Exercise prompt: Exact copies of the lines below, from the one with "Landfill Project Protocol Version 4.0" up to and including the one with "June 18, 2015", are what this calls for; leave out pictures.

Page images and extracted text:
* * * * * * * * *
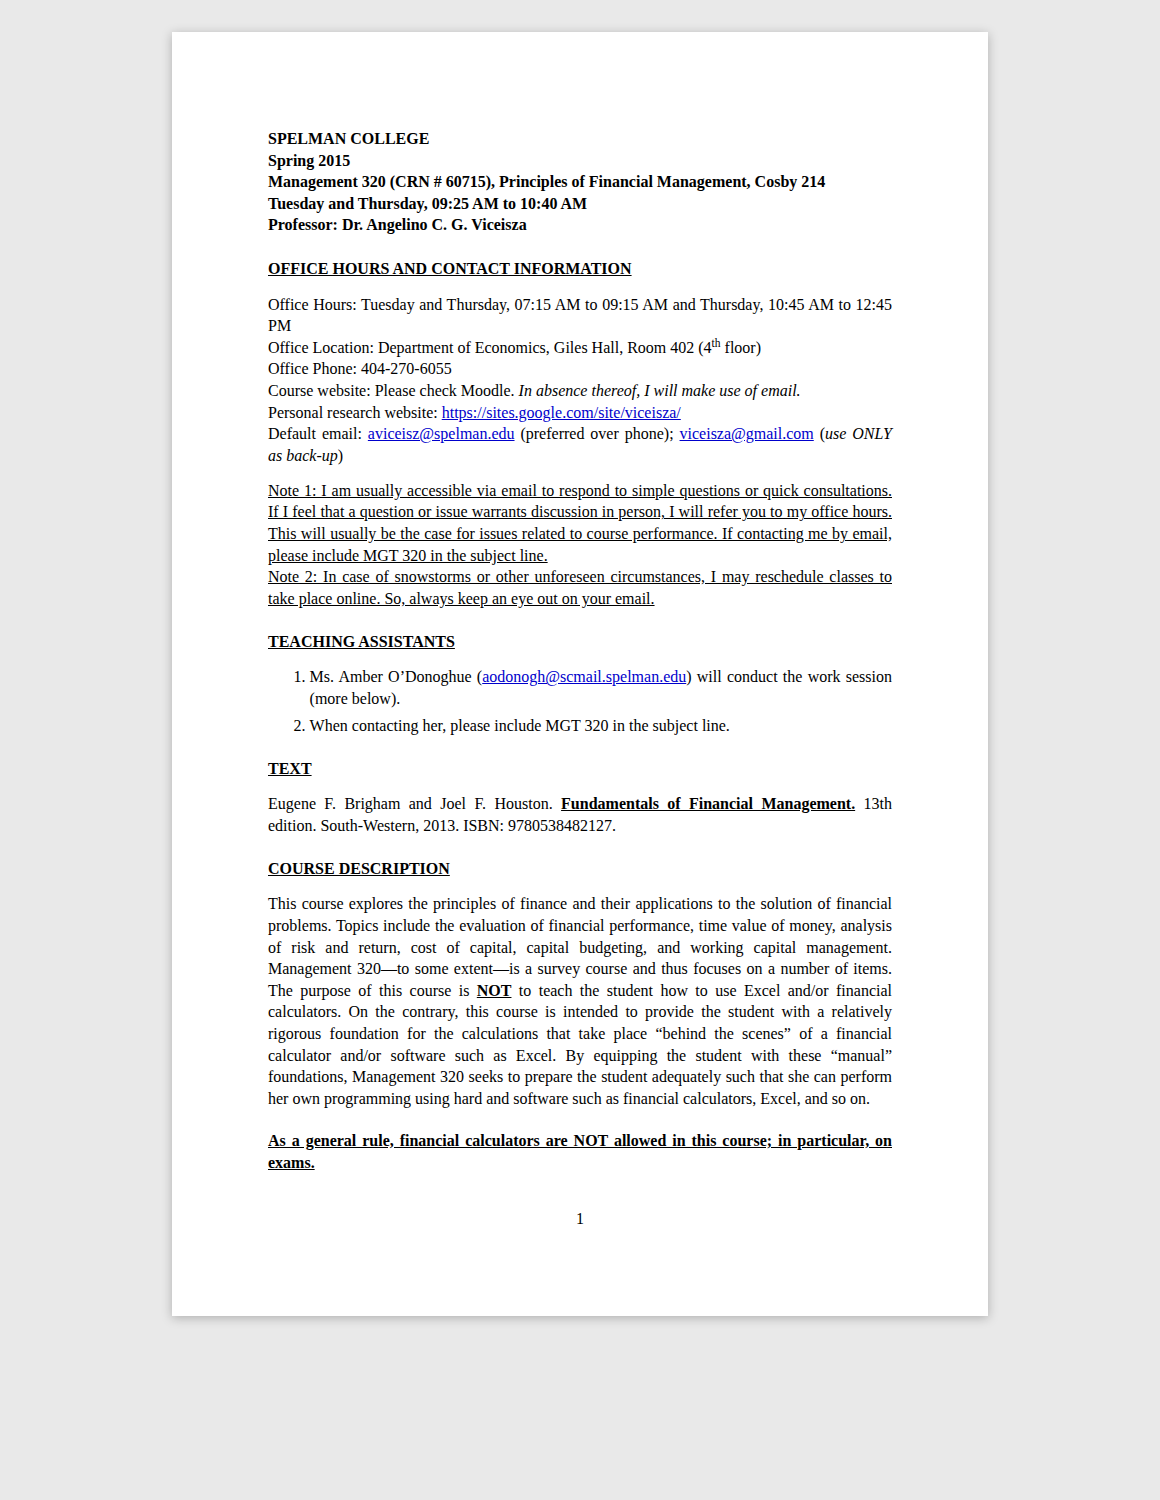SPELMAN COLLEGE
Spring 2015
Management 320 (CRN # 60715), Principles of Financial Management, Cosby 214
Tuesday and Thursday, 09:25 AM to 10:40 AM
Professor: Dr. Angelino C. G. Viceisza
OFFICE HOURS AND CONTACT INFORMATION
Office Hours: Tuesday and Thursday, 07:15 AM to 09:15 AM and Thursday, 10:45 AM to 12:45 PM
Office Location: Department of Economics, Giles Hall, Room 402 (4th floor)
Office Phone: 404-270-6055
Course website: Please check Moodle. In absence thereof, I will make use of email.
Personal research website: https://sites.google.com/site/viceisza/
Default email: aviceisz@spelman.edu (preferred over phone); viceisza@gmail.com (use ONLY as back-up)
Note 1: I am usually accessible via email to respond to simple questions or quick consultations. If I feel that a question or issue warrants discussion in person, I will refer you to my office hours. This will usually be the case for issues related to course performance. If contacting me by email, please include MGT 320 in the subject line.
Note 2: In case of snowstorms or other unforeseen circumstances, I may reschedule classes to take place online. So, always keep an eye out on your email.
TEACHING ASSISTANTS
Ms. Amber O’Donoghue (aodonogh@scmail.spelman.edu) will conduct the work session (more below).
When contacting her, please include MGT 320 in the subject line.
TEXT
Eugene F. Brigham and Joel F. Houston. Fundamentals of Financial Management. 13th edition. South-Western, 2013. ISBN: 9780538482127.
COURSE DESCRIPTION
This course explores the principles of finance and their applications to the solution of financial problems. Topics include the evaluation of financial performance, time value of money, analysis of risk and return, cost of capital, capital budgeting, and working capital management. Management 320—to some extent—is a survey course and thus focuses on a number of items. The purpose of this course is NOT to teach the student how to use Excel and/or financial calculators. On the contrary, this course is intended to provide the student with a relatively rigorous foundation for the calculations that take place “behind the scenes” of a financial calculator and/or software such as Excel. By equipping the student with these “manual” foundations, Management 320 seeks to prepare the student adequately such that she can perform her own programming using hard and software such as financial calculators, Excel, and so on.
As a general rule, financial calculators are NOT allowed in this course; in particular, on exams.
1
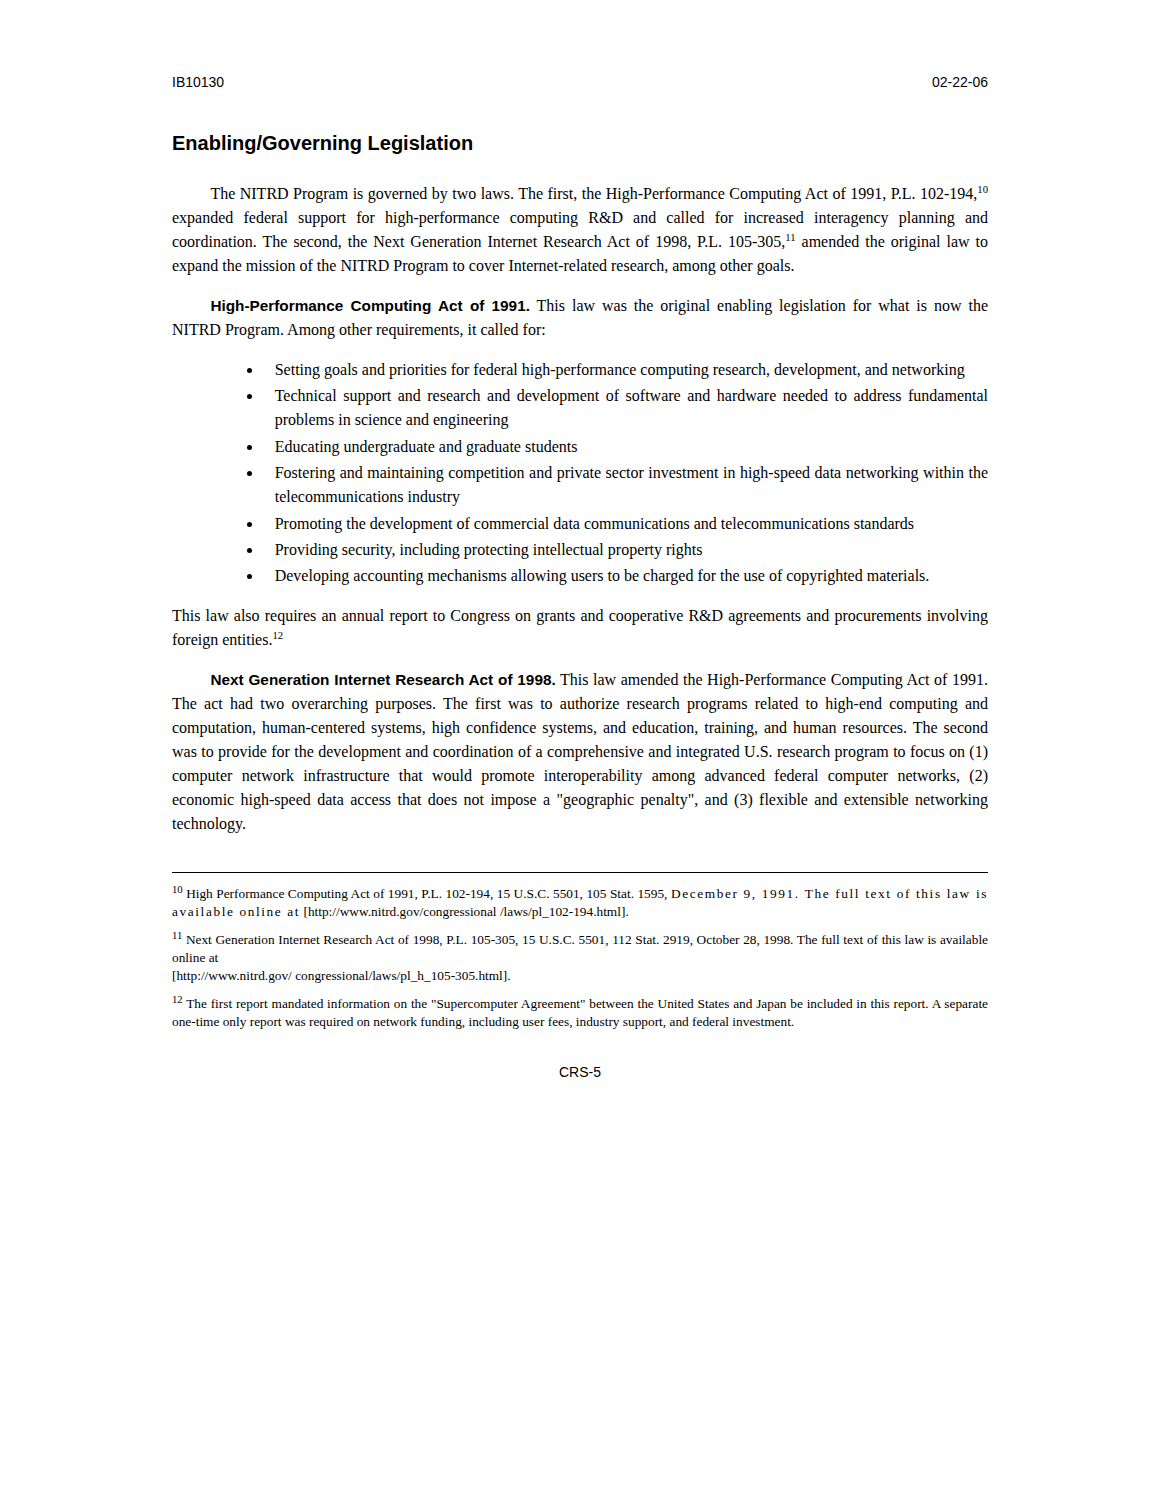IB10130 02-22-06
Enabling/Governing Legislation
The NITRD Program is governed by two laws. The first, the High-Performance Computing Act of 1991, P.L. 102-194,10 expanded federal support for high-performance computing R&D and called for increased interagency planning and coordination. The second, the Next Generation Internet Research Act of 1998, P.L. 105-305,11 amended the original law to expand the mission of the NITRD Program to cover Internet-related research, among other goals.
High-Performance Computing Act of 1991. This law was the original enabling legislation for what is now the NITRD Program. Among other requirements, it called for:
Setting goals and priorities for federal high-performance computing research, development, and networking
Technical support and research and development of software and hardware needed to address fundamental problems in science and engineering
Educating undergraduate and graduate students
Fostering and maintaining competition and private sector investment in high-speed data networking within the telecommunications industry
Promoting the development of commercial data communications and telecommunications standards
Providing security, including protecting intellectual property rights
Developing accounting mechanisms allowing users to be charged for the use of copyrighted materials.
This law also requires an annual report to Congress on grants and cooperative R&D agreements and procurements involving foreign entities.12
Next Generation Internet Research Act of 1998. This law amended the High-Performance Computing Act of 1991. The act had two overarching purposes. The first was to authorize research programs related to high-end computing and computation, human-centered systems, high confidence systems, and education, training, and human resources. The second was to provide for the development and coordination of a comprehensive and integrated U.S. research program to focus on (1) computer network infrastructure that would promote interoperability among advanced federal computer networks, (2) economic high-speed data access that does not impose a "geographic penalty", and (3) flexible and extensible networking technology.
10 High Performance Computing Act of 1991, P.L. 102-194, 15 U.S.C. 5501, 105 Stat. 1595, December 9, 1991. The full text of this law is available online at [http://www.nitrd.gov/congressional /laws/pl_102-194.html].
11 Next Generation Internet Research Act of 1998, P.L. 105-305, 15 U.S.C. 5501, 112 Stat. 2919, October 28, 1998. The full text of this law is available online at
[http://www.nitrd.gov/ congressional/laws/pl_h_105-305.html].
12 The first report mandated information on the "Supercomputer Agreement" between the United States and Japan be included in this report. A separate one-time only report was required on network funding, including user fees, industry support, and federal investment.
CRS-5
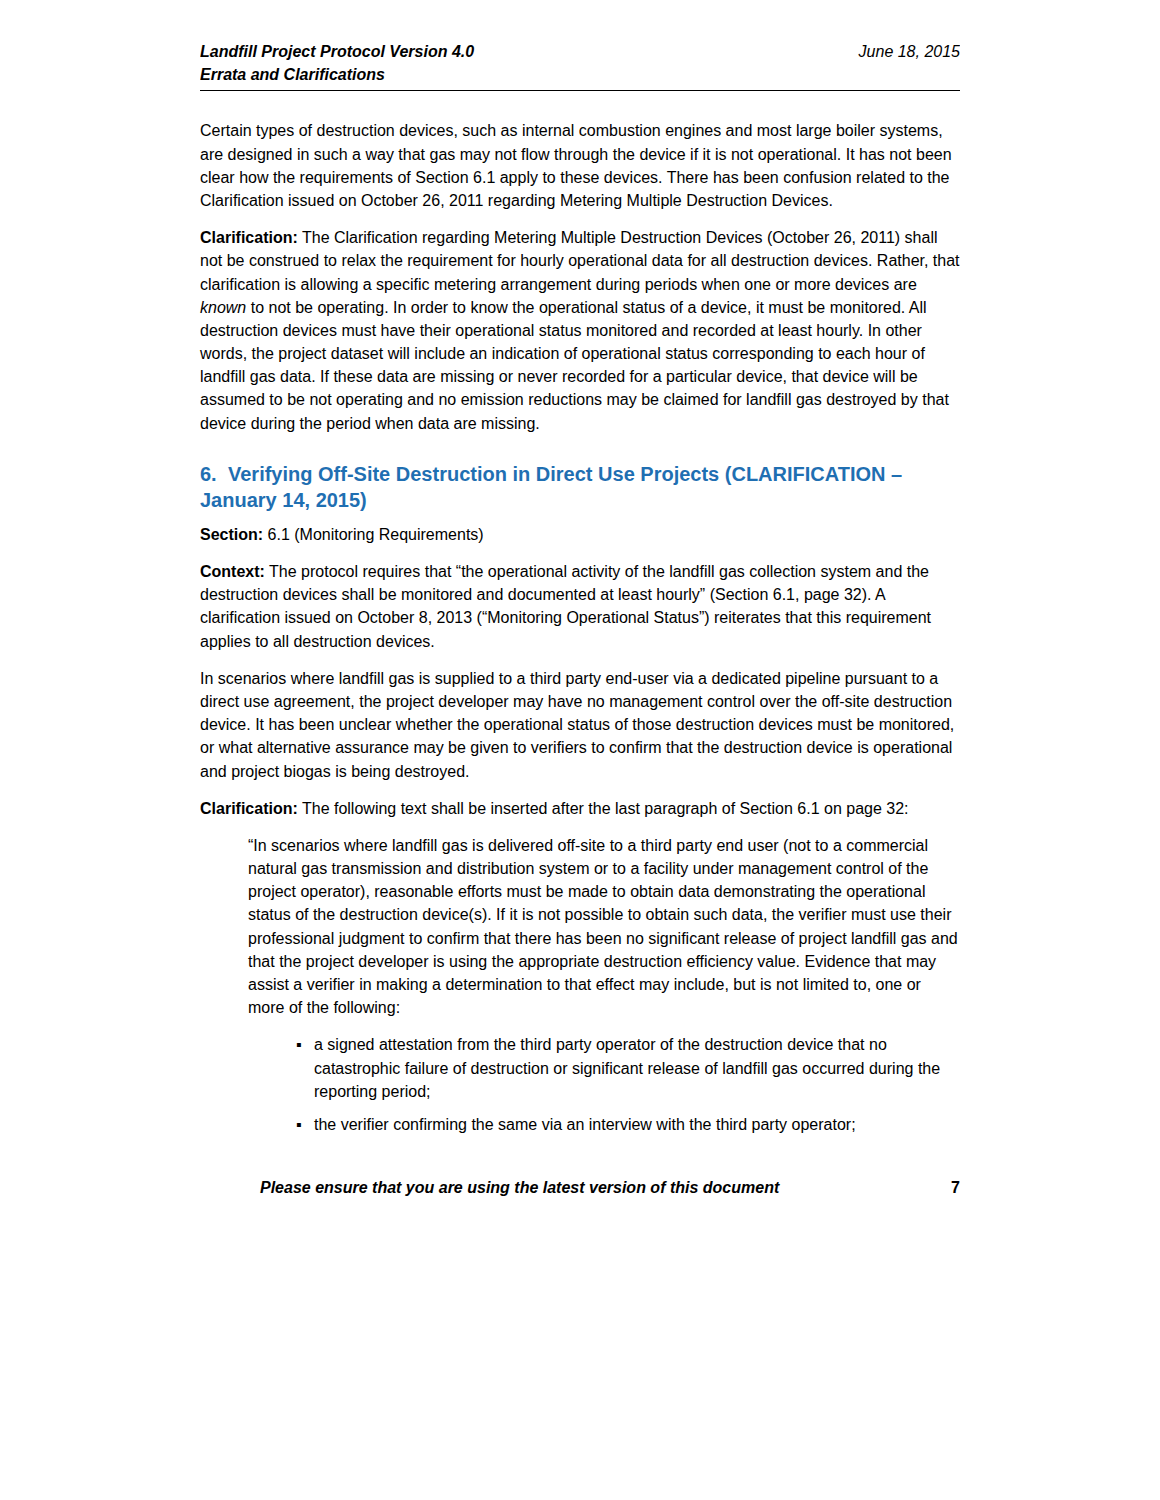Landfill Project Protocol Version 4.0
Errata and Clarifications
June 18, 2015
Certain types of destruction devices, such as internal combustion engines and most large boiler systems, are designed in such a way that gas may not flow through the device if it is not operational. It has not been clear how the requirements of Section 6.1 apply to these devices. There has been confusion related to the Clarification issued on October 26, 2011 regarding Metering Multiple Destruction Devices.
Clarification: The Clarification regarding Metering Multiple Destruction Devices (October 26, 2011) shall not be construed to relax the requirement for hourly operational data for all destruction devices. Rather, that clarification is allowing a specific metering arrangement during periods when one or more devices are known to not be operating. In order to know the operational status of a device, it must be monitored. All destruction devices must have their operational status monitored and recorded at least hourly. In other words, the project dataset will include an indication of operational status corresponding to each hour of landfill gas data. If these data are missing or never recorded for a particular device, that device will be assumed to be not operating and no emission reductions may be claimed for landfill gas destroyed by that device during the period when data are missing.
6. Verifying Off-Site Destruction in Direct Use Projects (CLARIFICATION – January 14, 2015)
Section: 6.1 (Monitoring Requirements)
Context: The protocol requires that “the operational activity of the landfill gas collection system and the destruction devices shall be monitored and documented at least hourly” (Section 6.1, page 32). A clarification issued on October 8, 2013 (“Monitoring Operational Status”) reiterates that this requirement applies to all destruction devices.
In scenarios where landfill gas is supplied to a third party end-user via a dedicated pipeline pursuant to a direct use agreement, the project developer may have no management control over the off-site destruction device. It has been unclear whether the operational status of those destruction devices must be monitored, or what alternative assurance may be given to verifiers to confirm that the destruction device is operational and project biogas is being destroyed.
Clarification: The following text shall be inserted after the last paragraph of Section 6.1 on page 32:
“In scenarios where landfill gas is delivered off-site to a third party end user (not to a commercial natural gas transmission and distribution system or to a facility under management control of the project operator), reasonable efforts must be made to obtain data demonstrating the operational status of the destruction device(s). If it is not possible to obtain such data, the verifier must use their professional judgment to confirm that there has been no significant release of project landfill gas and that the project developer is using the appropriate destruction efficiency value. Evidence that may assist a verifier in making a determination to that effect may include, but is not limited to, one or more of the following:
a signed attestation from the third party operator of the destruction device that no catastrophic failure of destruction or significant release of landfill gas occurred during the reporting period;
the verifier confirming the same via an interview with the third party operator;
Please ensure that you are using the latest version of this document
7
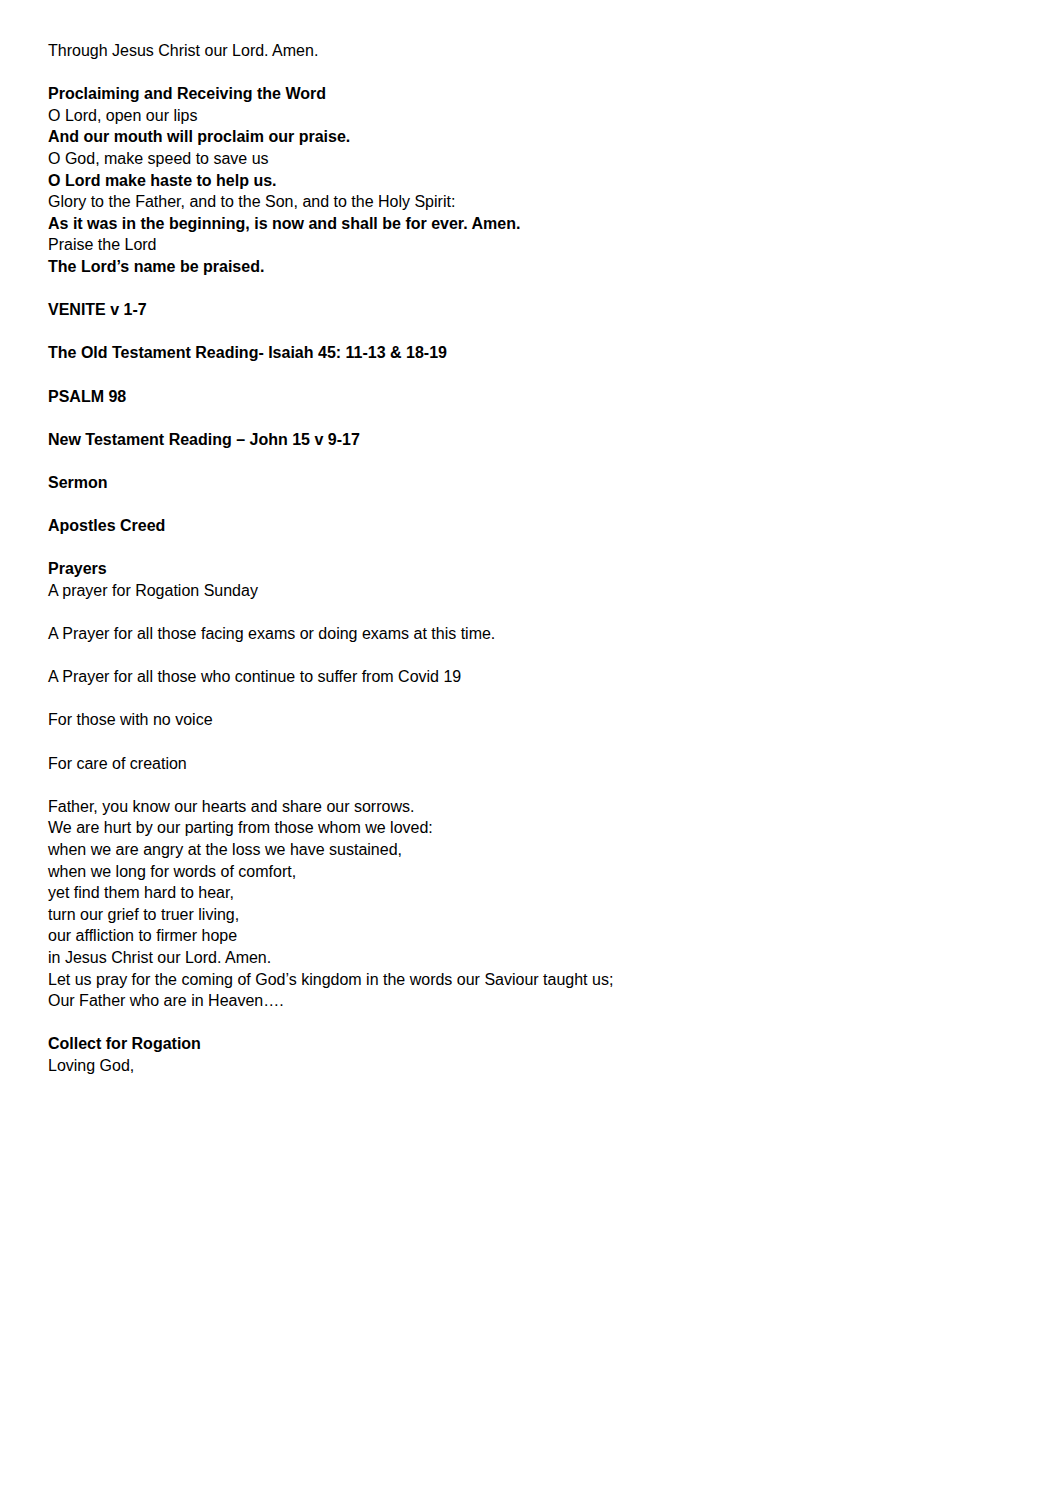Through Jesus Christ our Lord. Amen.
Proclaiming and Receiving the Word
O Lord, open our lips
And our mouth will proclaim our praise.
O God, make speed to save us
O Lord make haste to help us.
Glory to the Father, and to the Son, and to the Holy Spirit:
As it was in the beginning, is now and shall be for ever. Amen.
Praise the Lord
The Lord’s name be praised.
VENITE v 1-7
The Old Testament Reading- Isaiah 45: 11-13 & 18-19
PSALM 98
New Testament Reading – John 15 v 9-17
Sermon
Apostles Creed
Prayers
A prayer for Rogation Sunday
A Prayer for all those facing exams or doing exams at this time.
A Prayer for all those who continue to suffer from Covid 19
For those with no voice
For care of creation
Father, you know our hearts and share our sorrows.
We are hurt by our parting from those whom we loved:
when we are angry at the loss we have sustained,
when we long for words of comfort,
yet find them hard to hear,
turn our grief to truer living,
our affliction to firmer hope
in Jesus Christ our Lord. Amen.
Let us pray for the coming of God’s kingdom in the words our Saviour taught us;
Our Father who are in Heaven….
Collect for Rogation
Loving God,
* * * * * * * * *
Solution to the exercise:
Landfill Project Protocol Version 4.0
Errata and Clarifications
June 18, 2015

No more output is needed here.